Marking the fiftieth anniversary of the end of the Vietnam War, The Colors of April: Fiction on the Vietnam War’s Legacy 50 Years Later is a stirring and timely anthology that conglomerates the voices of contemporary Vietnamese and Vietnamese American authors. Within its pages lies a mosaic of narratives—stories shaped by exile and endurance, memory and reconciliation. These are not merely tales of war, but meditations on its lingering reverberations across generations and geographies.
The title, The Colors of April, gestures toward that pivotal moment in April 1975 when Saigon fell and the war officially ended. Yet, rather than dwell in bloodshed or battlefields, the book’s cover—a serene green background adorned with delicate petals—subtly indicates the themes of healing, remembrance, and transnational kinship. It is not the machinery of war that dominates this collection, but its aftermath, especially when writers express a fervent desire for inner peace and healing, both at personal and collective levels.
For decades, literature on the Vietnam War published in the US has often bifurcated into two distinct streams—those written in English by diasporic authors, and those by Vietnamese writers in English translation. By constellating voices from both within and beyond Vietnam, this book forges a literary bridge, offering a prismatic view of a shared, fractured history. Regardless of origin, language, or political legacy, these authors speak to one another across the chasm of war, inviting readers into an empathetic reckoning with sorrow, resilience, and survival.

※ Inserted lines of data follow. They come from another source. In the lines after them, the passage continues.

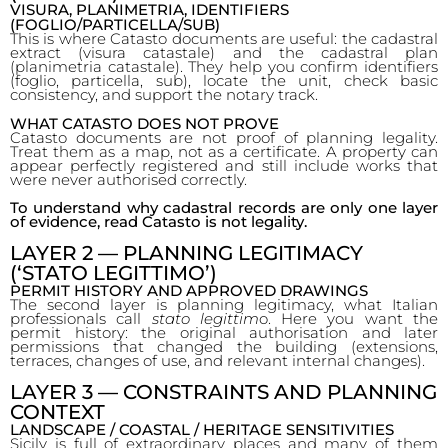
VISURA, PLANIMETRIA, IDENTIFIERS
(FOGLIO/PARTICELLA/SUB)
This is where Catasto documents are useful: the cadastral
extract (visura catastale) and the cadastral plan
(planimetria catastale). They help you confirm identifiers
(foglio, particella, sub), locate the unit, check basic
consistency, and support the notary track.
WHAT CATASTO DOES NOT PROVE
Catasto documents are not proof of planning legality.
Treat them as a map, not as a certificate. A property can
appear perfectly registered and still include works that
were never authorised correctly.
To understand why cadastral records are only one layer
of evidence, read Catasto is not legality.
LAYER 2 — PLANNING LEGITIMACY
(‘STATO LEGITTIMO’)
PERMIT HISTORY AND APPROVED DRAWINGS
The second layer is planning legitimacy, what Italian
professionals call
stato legittim
o. Here you want the
permit history: the original authorisation and later
permissions that changed the building (extensions,
terraces, changes of use, and relevant internal changes).
LAYER 3 — CONSTRAINTS AND PLANNING
CONTEXT
LANDSCAPE / COASTAL / HERITAGE SENSITIVITIES
Sicily is full of extraordinary places and many of them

The editors write, “We are defined not by the wars we fight, but by the stories we choose to tell.” And indeed, each story in this collection becomes a thread in a larger fabric of memory. In Nguyễn Thị Kim Hòa’s haunting “A Rockfall Dream,” Văn Xương’s layered “Echoes,” and Trần Thị Tú Ngọc’s melancholic “In Silence, In Rain,” readers encounter the emotional terrain of postwar Vietnam—family tensions, generational silence, and the enduring presence of loss.
From the diaspora, other voices illuminate the fragmented journeys of refugees: Barbara Tran’s “Laws of Motion” exposes the vulnerability of the adopted child in a foreign land; Gin To’s “Bad Things Didn’t Happen” skewers the absurdities of assimilation with wry humor; Annhien Nguyen’s “A Mother’s Song” traces the slow disillusionment behind the American Dream. Yet through these stories, hope flickers persistently, even defiantly. There is grace in the resilience of characters who, despite fractured pasts, yearn to mend, to reconnect, to remember.
In narratives like Vũ Cao Phan’s “War’s End” and Văn Xương’s aforementioned “Echoes,” reconciliation is not just political or national—it is deeply human. Christina Vo’s “The Return” and Vu Tran’s “Lost Love” echo with nostalgia and longing, capturing the ache of return of second-generation Vietnamese Americans drawn back to the country their parents once fled, seeking not just roots, but a sense of belonging and peace. Notably, the anthology does not shy away from critiquing the architects of narrative power. Viet Thanh Nguyen’s “The Immolation” is a searing indictment of American media’s myth-making, while Kevin D. Pham’s “A Vietnamese Arrière-Boutique” explores how propaganda haunts both sides of the war’s ideological divide.
While it features a few familiar names, The Colors of April is not a collection featuring solely literary celebrity. Instead, it elevates a chorus of voices—established and emerging alike—each one vital in stitching together a collective remembrance. The reader leaves not with the clamor of war in their ears, but with the quieter hues of serenity, of stories softly blooming where silence once lived.
As the editors remind us, “Together they [the stories] show how the literal and ideological oceans that once divided the Vietnamese—separating those who left from those who stayed—are now finding common shores.” The Colors of April is not just a literary accomplishment; it is a gesture toward healing, and a testament to the power of storytelling to reunite what history has torn apart.
Hồ Thị Vân Anh currently works as a lecturer of Literature at the Department of Literature and Linguistics, Vinh University, Vietnam. She completed her PhD degree from the Hanoi National University of Education, Vietnam in 2022. She is the author of the forthcoming book Nước Mỹ của Faulkner (Faulkner’s America) (2025) and co-authored Giáo trình Văn học Âu – Mỹ (A Textbook of European and American Literature) (2021). She is the alumna of the 2023 SUSI -Study of U.S. Institutes for Scholars program of the U.S. Department of State. Her areas of academic interest include the classics in American literature, Vietnamese American literature, and contemporary Vietnamese literature.